Making a hub for a cell browser

From Genecats
Jump to navigationJump to search

This page is divided into two sections:

  1. A discussion of makeCbHub and it's options
  2. How to make a track hub for a cell browser utilizing makeCbHub

makeCbHub

makeCbHub will generate the trackDb stanzas for a set of tracks that you can then use to create a track hub. This section will go through the various options for the script and how to use them

Required option: fileDir

There is one required option: fileDir. This is a directory of big* files or a directory of directories containing big* files.

For example, use the commands below to generate the trackDb stanzas for a single composite track in the mouse-brain-cutandtag dataset:

cd /hive/data/inside/cells/datasets/mouse-brain-cutandtag/hub
makeCbHub olig2

Output:

track olig2
compositeTrack on
shortLabel olig2
longLabel olig2
visibility dense
autoScale group
type bigWig

     track olig2_cluster_non_oligo
     parent olig2 on
     shortLabel cluster_non_oligo
     longLabel cluster_non_oligo
     type bigWig 0.000000 2358.294189
     autoScale group
     bigDataUrl olig2/cluster_non_oligo.bw
     visibility dense

     track olig2_cluster_oligo
     parent olig2 on
     shortLabel cluster_oligo
     longLabel cluster_oligo
     type bigWig 0.000000 280.645325
     autoScale group
     bigDataUrl olig2/cluster_oligo.bw
     visibility dense

As you can see, it works, though it wouldn't be particularly pretty to look at the Genome Browser. The labels are not very human-friendly and both tracks will be colored the same, default color, black.

Options to customize output

The six optional arguments for makeCbHub allow you greater control over what’s put into these trackDb stanzas, including shortLabels, longLabels, and colors.

Composite track labels: -d/--datasetList

The option -d/--datasetList serves two purposes:

  1. If fileDir contains multiple dirs, you can specify which of those you want to build trackDb stanzas for
  2. By default, the directory names under fileDir are used as the labels for the composite/parent tracks in the trackDb. However, these are required to be all lowercased (e.g. h3k27ac, bw, or clusters). This option allows one to specify the casing used for the short/long labels.
makeCbHub -d “Rad21 Olig2” bw/

track rad21
compositeTrack on
shortLabel Rad21
longLabel Rad21
visibility dense
autoScale group
type bigWig
...

track olig2
compositeTrack on
shortLabel Olig2
longLabel Olig2
visibility dense
autoScale group
type bigWig
...

This command assumes that in bw/ (fileDir), there are two directories: rad21 and olig2, but it will use Rad21 and Olig2 as the shortLabel/longLabel for those composites in the trackDb.
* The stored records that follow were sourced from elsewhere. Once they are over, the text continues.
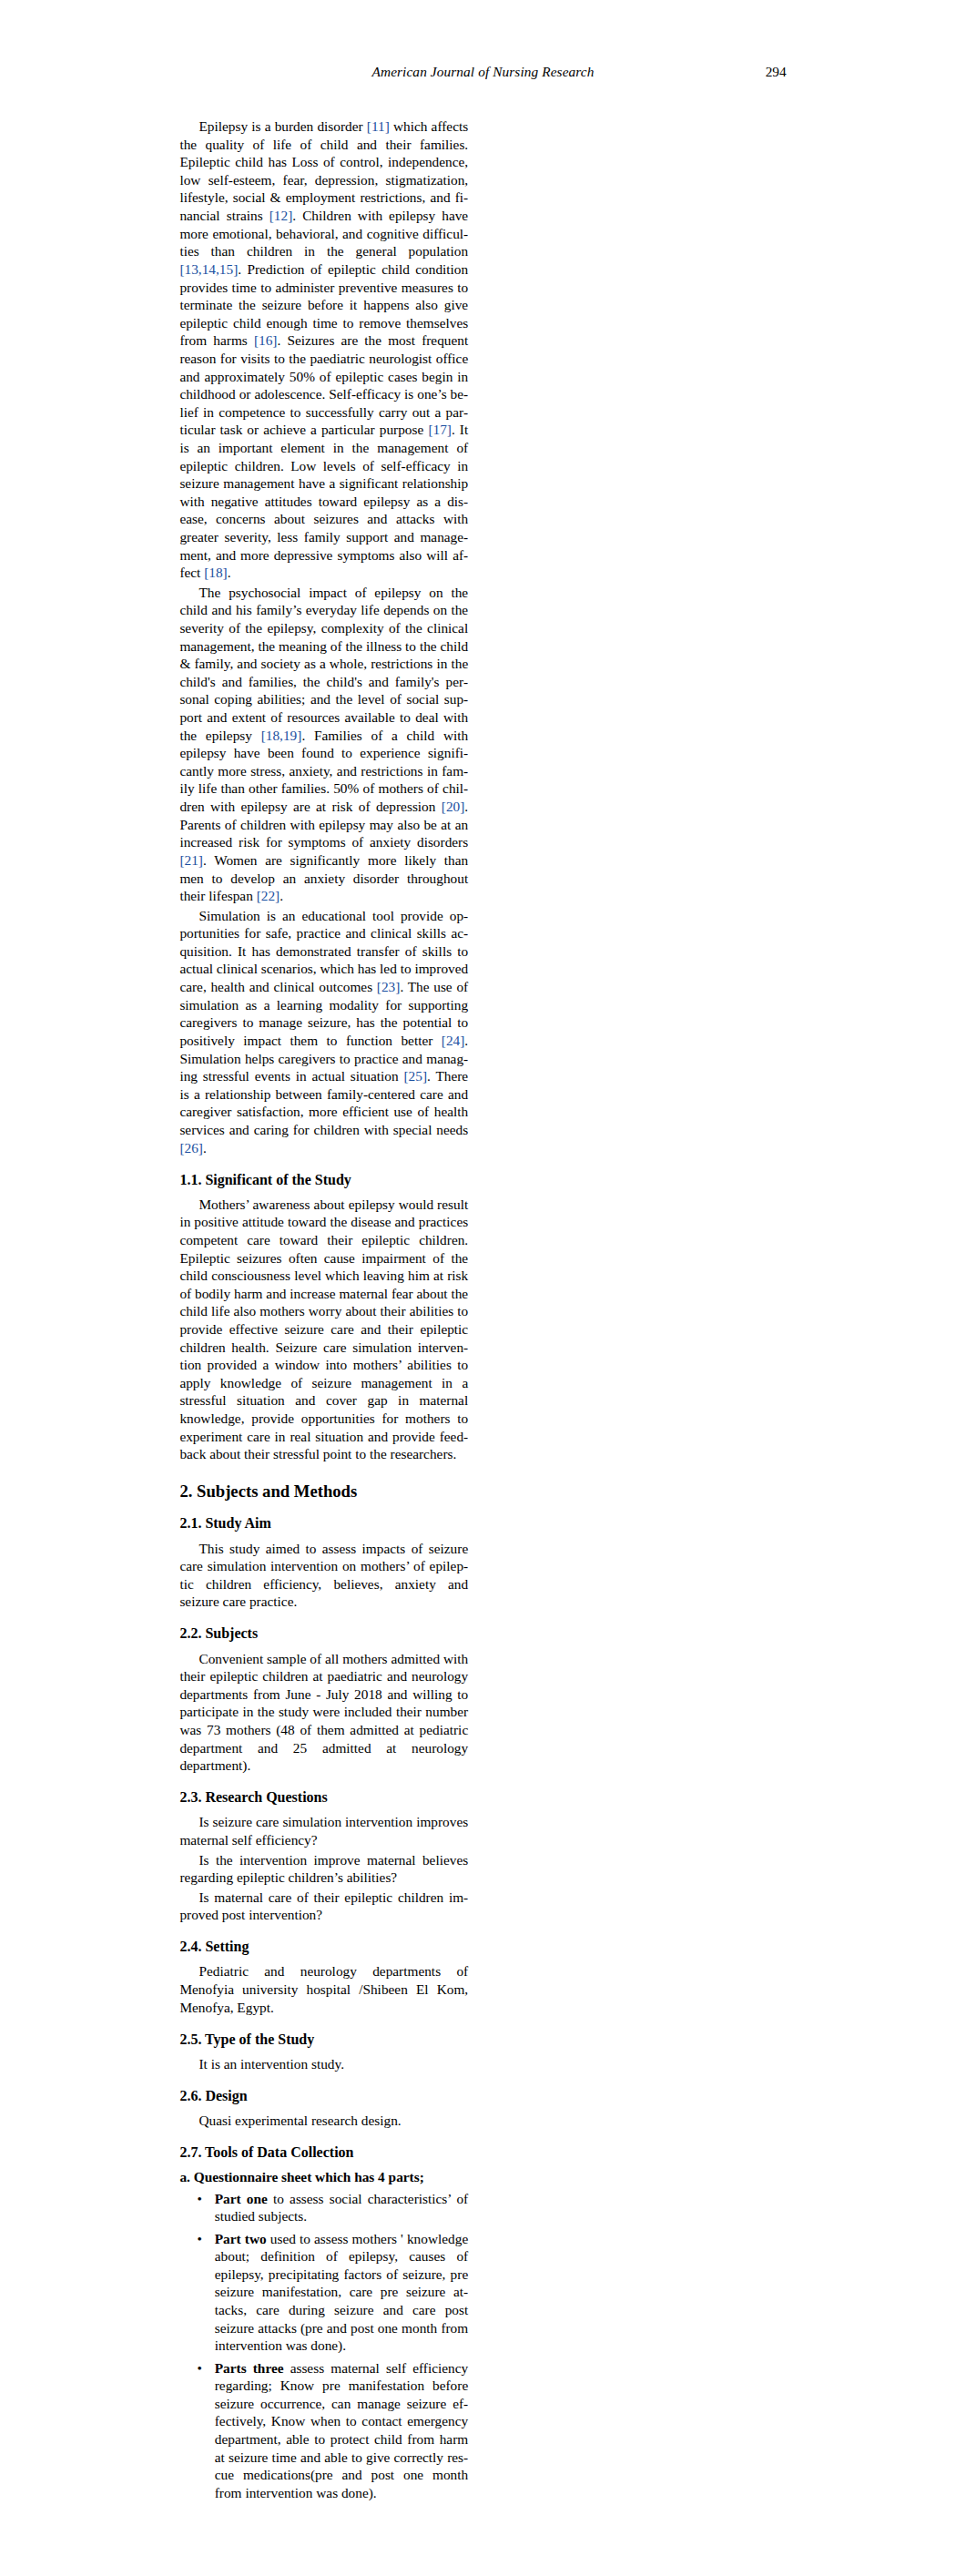American Journal of Nursing Research 294
Epilepsy is a burden disorder [11] which affects the quality of life of child and their families. Epileptic child has Loss of control, independence, low self-esteem, fear, depression, stigmatization, lifestyle, social & employment restrictions, and financial strains [12]. Children with epilepsy have more emotional, behavioral, and cognitive difficulties than children in the general population [13,14,15]. Prediction of epileptic child condition provides time to administer preventive measures to terminate the seizure before it happens also give epileptic child enough time to remove themselves from harms [16]. Seizures are the most frequent reason for visits to the paediatric neurologist office and approximately 50% of epileptic cases begin in childhood or adolescence. Self-efficacy is one’s belief in competence to successfully carry out a particular task or achieve a particular purpose [17]. It is an important element in the management of epileptic children. Low levels of self-efficacy in seizure management have a significant relationship with negative attitudes toward epilepsy as a disease, concerns about seizures and attacks with greater severity, less family support and management, and more depressive symptoms also will affect [18].
The psychosocial impact of epilepsy on the child and his family’s everyday life depends on the severity of the epilepsy, complexity of the clinical management, the meaning of the illness to the child & family, and society as a whole, restrictions in the child's and families, the child's and family's personal coping abilities; and the level of social support and extent of resources available to deal with the epilepsy [18,19]. Families of a child with epilepsy have been found to experience significantly more stress, anxiety, and restrictions in family life than other families. 50% of mothers of children with epilepsy are at risk of depression [20]. Parents of children with epilepsy may also be at an increased risk for symptoms of anxiety disorders [21]. Women are significantly more likely than men to develop an anxiety disorder throughout their lifespan [22].
Simulation is an educational tool provide opportunities for safe, practice and clinical skills acquisition. It has demonstrated transfer of skills to actual clinical scenarios, which has led to improved care, health and clinical outcomes [23]. The use of simulation as a learning modality for supporting caregivers to manage seizure, has the potential to positively impact them to function better [24]. Simulation helps caregivers to practice and managing stressful events in actual situation [25]. There is a relationship between family-centered care and caregiver satisfaction, more efficient use of health services and caring for children with special needs [26].
1.1. Significant of the Study
Mothers’ awareness about epilepsy would result in positive attitude toward the disease and practices competent care toward their epileptic children. Epileptic seizures often cause impairment of the child consciousness level which leaving him at risk of bodily harm and increase maternal fear about the child life also mothers worry about their abilities to provide effective seizure care and their epileptic children health. Seizure care simulation intervention provided a window into mothers’ abilities to apply knowledge of seizure management in a stressful situation and cover gap in maternal knowledge, provide opportunities for mothers to experiment care in real situation and provide feedback about their stressful point to the researchers.
2. Subjects and Methods
2.1. Study Aim
This study aimed to assess impacts of seizure care simulation intervention on mothers’ of epileptic children efficiency, believes, anxiety and seizure care practice.
2.2. Subjects
Convenient sample of all mothers admitted with their epileptic children at paediatric and neurology departments from June - July 2018 and willing to participate in the study were included their number was 73 mothers (48 of them admitted at pediatric department and 25 admitted at neurology department).
2.3. Research Questions
Is seizure care simulation intervention improves maternal self efficiency?
Is the intervention improve maternal believes regarding epileptic children’s abilities?
Is maternal care of their epileptic children improved post intervention?
2.4. Setting
Pediatric and neurology departments of Menofyia university hospital /Shibeen El Kom, Menofya, Egypt.
2.5. Type of the Study
It is an intervention study.
2.6. Design
Quasi experimental research design.
2.7. Tools of Data Collection
a. Questionnaire sheet which has 4 parts;
Part one to assess social characteristics’ of studied subjects.
Part two used to assess mothers ' knowledge about; definition of epilepsy, causes of epilepsy, precipitating factors of seizure, pre seizure manifestation, care pre seizure attacks, care during seizure and care post seizure attacks (pre and post one month from intervention was done).
Parts three assess maternal self efficiency regarding; Know pre manifestation before seizure occurrence, can manage seizure effectively, Know when to contact emergency department, able to protect child from harm at seizure time and able to give correctly rescue medications(pre and post one month from intervention was done).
Individual track labels: -s/--shortLabel and -l/–longLabel

The options -s/--shortLabel and -l/–longLabel allow you to control the short and long labels of the individual tracks in the composites. By default the script uses the file names as the labels, which, depending on how the files are named, can be pretty messy:

cd /hive/data/inside/cells/datasets/olg-eae-ms/eae-multiomics/hub
makeCbHub bw/

Which results in:

    ...
    track bw_P21208_1004_OPC_Ctr_RND1_peaks
    parent bw on
    shortLabel P21208_1004_OPC_Ctr_RND1_peaks
    longLabel P21208_1004_OPC_Ctr_RND1_peaks
    type bigWig 0.000000 160.000000
    autoScale group
    bigDataUrl bw/P21208_1004_OPC_Ctr_RND1_peaks.bw
    visibility dense
    ...

However, if we rebuild the trackDb with these options:

cd /hive/data/inside/cells/datasets/olg-eae-ms/eae-multiomics/hub
makeCbHub -s shortLabels.tsv -l acronyms.sorted.tsv bw/

Which outputs:

    ...
    track bw_P21208_1004_OPC_Ctr_RND1_peaks
    parent bw on
    shortLabel OPC_Ctr
    longLabel OPC_Ctr - Control oligodendrocyte precursor cells
    type bigWig 0.000000 160.000000
    autoScale group
    bigDataUrl bw/P21208_1004_OPC_Ctr_RND1_peaks.bw
    visibility dense
    ...

The shortLabels file contains two columns.

  1. file name
  2. short label

Here's the line from the shortLabels.tsv used in the example above:

P21208_1004_OPC_Ctr_RND1_peaks.bw       OPC_Ctr

The longLabels file follows the same format as the 'acronymFile' setting that can be specified in the cellbrowser.conf (and will mostly likely be the same file). The two columns are:

  1. short label
  2. long label

Here's the line from the acronyms.sorted.tsv used in the example above:

OPC_Ctr Control oligodendrocyte precursor cells

Note: the shortLabel/longLabel files can be csv or tsv format and their file names need to end with csv or tsv (e.g. shortLabels.tsv).

Colors: -c/--colors

If a track doesn't include the 'color' setting, the Genome Browser colors that track black by default. The -c/–color option allows you to specify the color for each track. The file follows the same format as the 'colors' setting that can be specified in the cellbrowser.conf (and will mostly likely be the same file). The two columns are

  1. short label
  2. hexcode color (e.g. #834088), although RGB tuples (e.g. '131 64 136' or '131, 64, 136') are also accepted

Here are some commands so that you can see the setting in action:

cd /hive/data/inside/cells/datasets/olg-eae-ms/eae-multiomics/hub
makeCbHub -s shortLabels.tsv -c ../colors.csv bw/

which outputs:

     ...
     track bw_P21208_1004_OPC_Ctr_RND1_peaks
     parent bw on
     shortLabel OPC_Ctr
     longLabel OPC_Ctr
     type bigWig 0.000000 160.000000
     autoScale group
     color 131,64,136
     bigDataUrl bw/P21208_1004_OPC_Ctr_RND1_peaks.bw
     visibility dense
     ...

Here we needed to use the -s/--shortLabels setting in addition to the -c/--colors option because the short labels in the colors.csv match those in the shortLabels.tsv file. By default makeCbHub uses parts of the file name for the labels, meaning that if we omitted the -s/--shortLabels option the colors would show up as the labels makeCbHub is using wouldn't match those in the colors.csv file.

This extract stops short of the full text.